Chelsea Scott


Chelsea Scott, who just completed her first year as a criminal justice major at Rutgers University–Newark, is a member of the Honors Living-Learning Community inaugural class.

Nick Romanenko

College honors programs traditionally admit students with high grade-point averages and SAT scores, but those measures don’t tell the whole story.

The Honors Living-Learning Community (HLLC) at Rutgers University–Newark opened in fall 2015 with 30 first-year students chosen for their extraordinary academic promise, leadership potential, intellectual capabilities, and hunger to positively influence their communities. A traditional application plus an intensive two-phase interview process replaced the usual acceptance metrics. Shirley Collado, executive vice chancellor of Rutgers–Newark, calls HLLC “a bold and  revolutionary way of identifying academic potential and a national model for redefining honors.”

“We’re looking to increase access for Newark residents and identify exceptional talent where it’s often missed,” says Marta Esquilin, associate dean of the HLLC. “By providing solid infrastructures for support, we believe these students will thrive and enrich the Rutgers University–Newark environment.” That support includes mentoring and an interdisciplinary curriculum that bridges classroom learning with community engagement.

HLLC administrators are committed to enrolling a diverse group of students,  and private support has been pivotal.
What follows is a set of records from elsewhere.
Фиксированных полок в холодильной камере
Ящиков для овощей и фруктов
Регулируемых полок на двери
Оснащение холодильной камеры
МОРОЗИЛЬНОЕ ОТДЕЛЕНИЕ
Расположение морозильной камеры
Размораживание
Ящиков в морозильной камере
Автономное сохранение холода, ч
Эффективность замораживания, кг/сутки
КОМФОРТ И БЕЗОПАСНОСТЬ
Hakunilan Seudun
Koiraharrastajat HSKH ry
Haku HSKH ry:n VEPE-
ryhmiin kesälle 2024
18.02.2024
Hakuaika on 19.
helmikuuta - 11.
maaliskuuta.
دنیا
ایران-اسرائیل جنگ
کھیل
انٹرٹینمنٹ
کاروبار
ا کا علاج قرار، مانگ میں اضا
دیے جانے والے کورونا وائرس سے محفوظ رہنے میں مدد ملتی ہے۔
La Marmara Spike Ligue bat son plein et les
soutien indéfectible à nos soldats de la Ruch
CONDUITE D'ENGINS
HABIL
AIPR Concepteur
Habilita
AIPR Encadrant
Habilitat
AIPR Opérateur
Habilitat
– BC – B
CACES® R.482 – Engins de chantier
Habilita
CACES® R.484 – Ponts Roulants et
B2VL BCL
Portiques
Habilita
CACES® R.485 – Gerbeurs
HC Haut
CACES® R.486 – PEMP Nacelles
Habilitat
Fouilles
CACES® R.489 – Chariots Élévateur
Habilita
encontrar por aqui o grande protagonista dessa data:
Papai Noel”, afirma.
A grant from the MCJ Amelior Foundation will support the initial 30 students’ room and board for four years. In addition, a curriculum focused on local citizenship in a global world was developed with the help of a Ford Foundation grant. Over the next few years, enrollment in the HLLC will reach 500 students, with the goal of about two-thirds of them being from Newark.

Chelsea Scott, a criminal justice major and a member of the HLLC’s inaugural class, says its diversity is one of its biggest strengths. “Everyone around me is  different, and their thought processes are totally different from mine,” says Scott, now a sophomore. That is exactly the point.

“Who better to address some of the country’s most complicated issues,” asks Esquilin, “than diverse students with innovative ideas?”